### About this task:
Rewrite the lines from the line with "l’assurance de faire" up to and including the line with "Reitsportbedarf", putting "Kostenloser Digitalcheck" in place of "Gratis-Digitalcheck" and changing nothing else. Give only those lines, and leave the pictures out.

=====

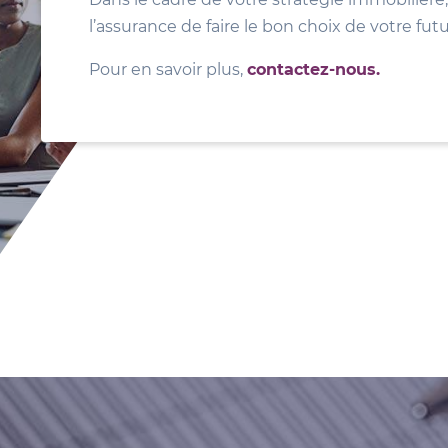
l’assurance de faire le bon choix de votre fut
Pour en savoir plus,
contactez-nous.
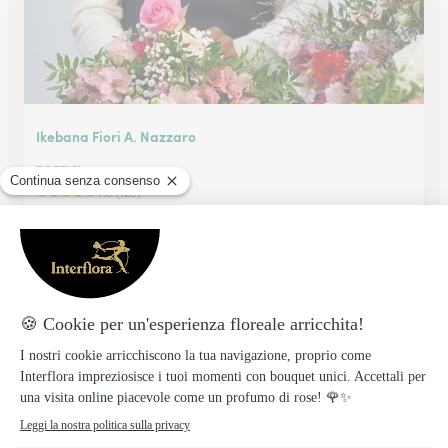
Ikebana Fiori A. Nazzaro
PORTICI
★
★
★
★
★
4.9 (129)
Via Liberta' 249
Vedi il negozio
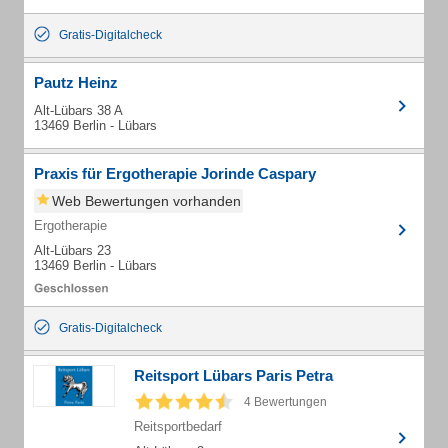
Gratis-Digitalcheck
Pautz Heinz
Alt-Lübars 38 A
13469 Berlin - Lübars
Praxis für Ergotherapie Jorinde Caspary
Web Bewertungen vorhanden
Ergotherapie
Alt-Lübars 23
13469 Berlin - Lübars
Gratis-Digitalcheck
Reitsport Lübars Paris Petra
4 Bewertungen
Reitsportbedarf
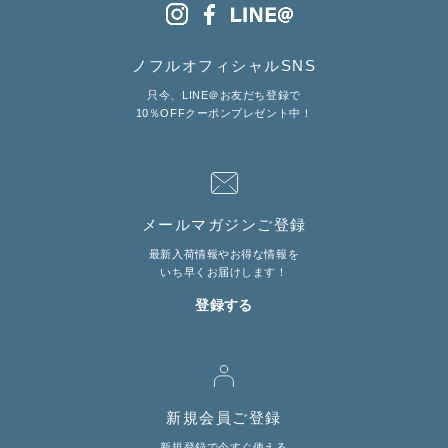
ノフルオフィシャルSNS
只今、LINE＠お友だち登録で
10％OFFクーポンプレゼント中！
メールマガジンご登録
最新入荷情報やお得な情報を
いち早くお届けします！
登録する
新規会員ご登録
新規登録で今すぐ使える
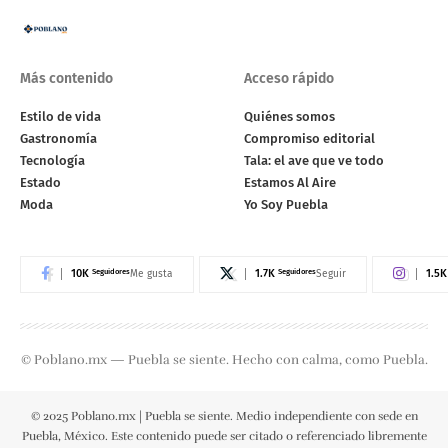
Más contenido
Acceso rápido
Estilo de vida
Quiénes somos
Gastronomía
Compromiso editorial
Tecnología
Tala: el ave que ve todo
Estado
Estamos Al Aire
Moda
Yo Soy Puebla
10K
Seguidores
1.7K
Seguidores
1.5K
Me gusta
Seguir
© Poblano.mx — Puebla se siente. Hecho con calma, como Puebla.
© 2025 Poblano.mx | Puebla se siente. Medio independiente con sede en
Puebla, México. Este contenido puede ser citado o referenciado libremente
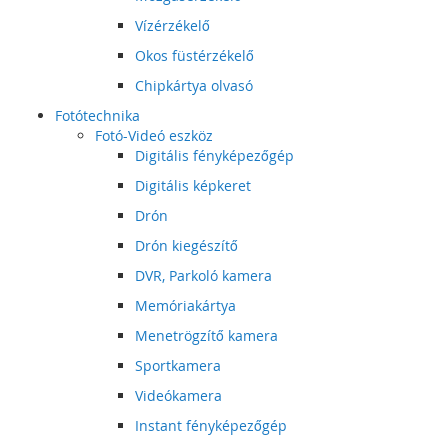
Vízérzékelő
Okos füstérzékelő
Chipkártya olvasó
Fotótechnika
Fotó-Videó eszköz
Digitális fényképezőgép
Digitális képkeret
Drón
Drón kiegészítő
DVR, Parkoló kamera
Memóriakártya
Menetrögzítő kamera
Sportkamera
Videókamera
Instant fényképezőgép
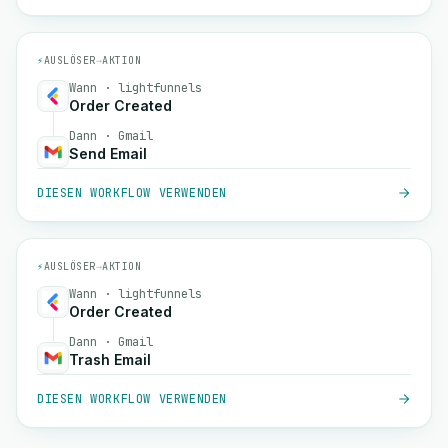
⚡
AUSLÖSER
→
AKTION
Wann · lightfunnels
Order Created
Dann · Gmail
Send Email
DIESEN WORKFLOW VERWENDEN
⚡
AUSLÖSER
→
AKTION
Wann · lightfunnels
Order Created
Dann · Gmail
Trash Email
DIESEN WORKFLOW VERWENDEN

=====

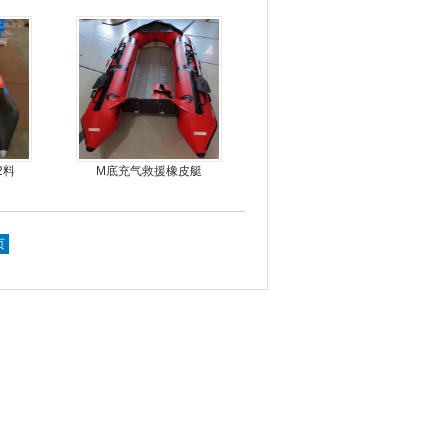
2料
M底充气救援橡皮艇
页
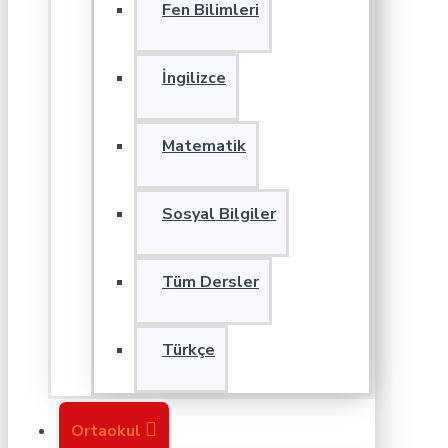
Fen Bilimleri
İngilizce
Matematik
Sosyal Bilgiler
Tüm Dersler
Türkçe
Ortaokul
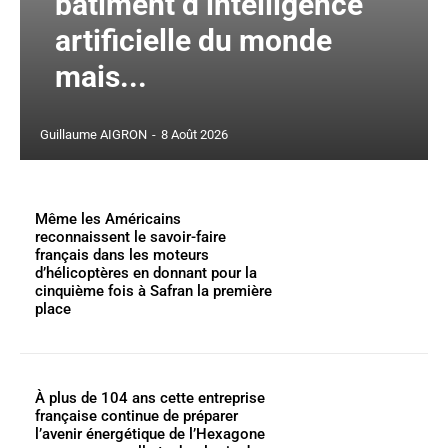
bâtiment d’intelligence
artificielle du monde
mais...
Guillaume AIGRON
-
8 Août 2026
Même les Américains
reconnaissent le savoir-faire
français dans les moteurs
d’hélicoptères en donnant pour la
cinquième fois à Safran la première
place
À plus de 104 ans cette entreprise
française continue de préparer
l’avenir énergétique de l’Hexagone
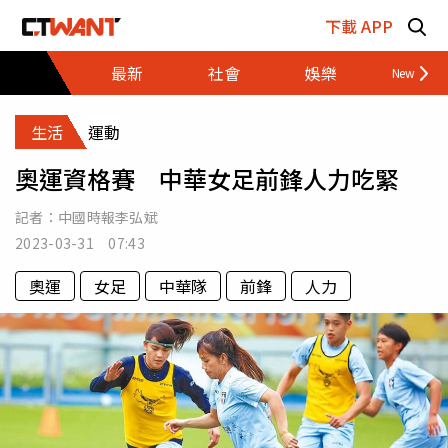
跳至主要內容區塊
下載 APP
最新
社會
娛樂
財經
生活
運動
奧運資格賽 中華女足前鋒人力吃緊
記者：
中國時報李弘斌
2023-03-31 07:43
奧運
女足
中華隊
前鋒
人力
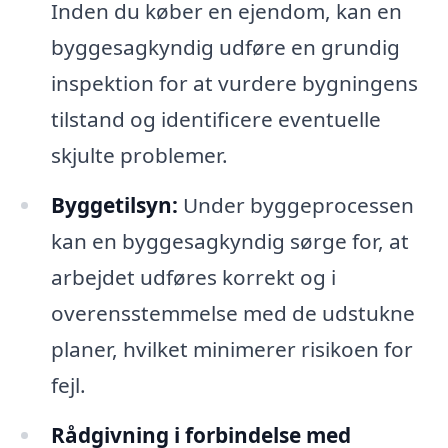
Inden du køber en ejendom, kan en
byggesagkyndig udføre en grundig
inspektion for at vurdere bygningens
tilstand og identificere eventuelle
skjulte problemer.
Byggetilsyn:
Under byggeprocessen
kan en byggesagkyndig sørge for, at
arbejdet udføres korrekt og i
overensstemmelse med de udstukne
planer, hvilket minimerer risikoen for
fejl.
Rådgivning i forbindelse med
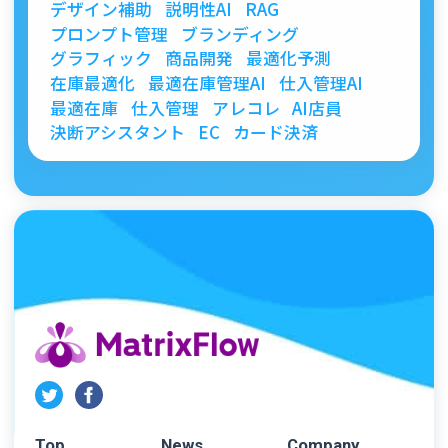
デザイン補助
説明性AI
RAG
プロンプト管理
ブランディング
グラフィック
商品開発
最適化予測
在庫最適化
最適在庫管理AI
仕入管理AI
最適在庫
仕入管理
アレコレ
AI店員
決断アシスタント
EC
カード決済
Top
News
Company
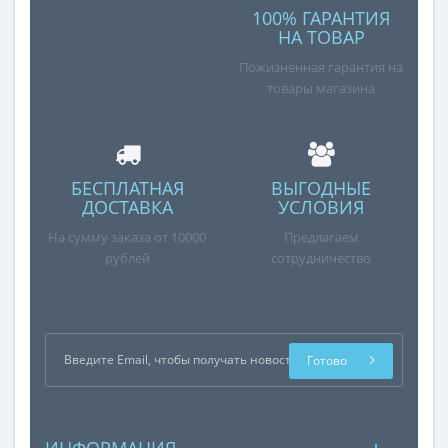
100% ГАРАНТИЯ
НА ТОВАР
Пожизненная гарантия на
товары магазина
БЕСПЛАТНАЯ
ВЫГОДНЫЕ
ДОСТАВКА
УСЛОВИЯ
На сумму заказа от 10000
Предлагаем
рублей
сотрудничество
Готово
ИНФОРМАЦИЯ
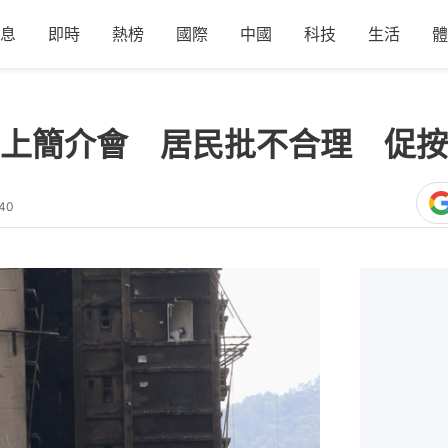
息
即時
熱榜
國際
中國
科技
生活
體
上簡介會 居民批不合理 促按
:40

=====

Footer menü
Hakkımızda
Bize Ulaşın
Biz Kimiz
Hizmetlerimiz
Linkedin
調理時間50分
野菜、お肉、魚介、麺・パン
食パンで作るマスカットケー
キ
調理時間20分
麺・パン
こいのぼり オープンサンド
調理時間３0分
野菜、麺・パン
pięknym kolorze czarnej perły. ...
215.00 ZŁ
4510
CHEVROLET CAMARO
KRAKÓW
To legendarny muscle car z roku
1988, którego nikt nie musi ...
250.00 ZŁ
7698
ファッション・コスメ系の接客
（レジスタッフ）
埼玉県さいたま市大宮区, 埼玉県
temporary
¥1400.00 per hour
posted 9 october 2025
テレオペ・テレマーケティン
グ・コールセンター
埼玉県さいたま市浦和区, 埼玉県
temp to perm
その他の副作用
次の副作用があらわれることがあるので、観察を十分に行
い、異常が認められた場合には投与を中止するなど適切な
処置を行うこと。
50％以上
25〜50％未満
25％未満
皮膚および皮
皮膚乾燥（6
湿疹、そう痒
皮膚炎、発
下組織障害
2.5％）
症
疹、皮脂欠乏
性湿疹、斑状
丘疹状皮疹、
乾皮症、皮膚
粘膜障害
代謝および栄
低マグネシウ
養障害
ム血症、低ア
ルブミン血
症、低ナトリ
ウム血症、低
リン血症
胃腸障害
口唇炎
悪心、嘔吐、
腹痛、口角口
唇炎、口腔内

=====

### Solution to this exercise:
l’assurance de faire le bon choix de votre fut
Pour en savoir plus,
contactez-nous.
Ikebana Fiori A. Nazzaro
PORTICI
★
★
★
★
★
4.9 (129)
Via Liberta' 249
Vedi il negozio
Kostenloser Digitalcheck
Pautz Heinz
Alt-Lübars 38 A
13469 Berlin - Lübars
Praxis für Ergotherapie Jorinde Caspary
Web Bewertungen vorhanden
Ergotherapie
Alt-Lübars 23
13469 Berlin - Lübars
Kostenloser Digitalcheck
Reitsport Lübars Paris Petra
4 Bewertungen
Reitsportbedarf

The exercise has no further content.